■ Source document ■
BEGIN

This project provides connector classes that organize the ETL process into reusable components:

  • Extractors - Connect to source data and read metadata tables
  • Transformers - Transform metadata into defined Neo4j schema
  • Loaders - Ingest transformed data into Neo4j
  • Connectors - Orchestrate the extract, transform, and load process

Each connector is implemented as a class that encapsulates its extractor, transformer, and loader components, providing a clean interface for metadata ingestion.

Connector Class Architecture

All connectors follow a consistent class-based architecture:

class Connector:
    def __init__(self, clients, config):
        # Initialize with required clients and configuration
        self.extractor = Extractor(...)
        self.transformer = Transformer(...)
        self.loader = Loader(...)

    def extract_metadata(self):
        # Extract data from source and cache
        pass

    def transform_metadata(self):
        # Transform extracted data to graph schema and cache
        pass

    def load_metadata(self):
        # Load transformed data into Neo4j
        pass

    def run(self):
        # Orchestrate the full ETL pipeline
        self.extract_metadata()

END

■ What the task asks ■
According to the ETL connector text, what do the Loaders do?

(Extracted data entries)
BEGIN

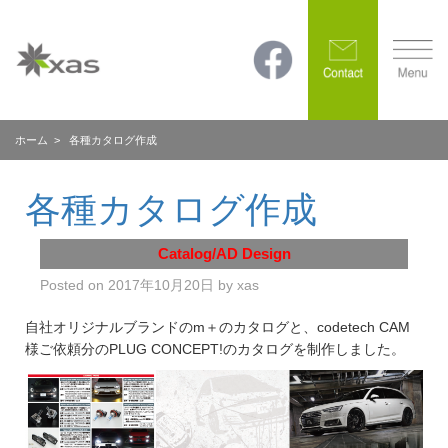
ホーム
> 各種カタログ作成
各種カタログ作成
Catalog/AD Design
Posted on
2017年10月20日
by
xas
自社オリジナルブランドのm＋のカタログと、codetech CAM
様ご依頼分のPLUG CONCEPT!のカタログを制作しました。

END
BEGIN

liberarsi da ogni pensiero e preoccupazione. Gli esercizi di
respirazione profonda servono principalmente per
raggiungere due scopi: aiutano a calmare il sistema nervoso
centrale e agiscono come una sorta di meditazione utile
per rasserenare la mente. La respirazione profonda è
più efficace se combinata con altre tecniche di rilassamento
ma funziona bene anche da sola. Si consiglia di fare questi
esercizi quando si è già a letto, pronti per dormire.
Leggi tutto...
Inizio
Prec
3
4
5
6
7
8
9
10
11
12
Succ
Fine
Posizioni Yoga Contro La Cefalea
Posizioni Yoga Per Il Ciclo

END

■ Finished task ■
They ingest transformed data into Neo4j.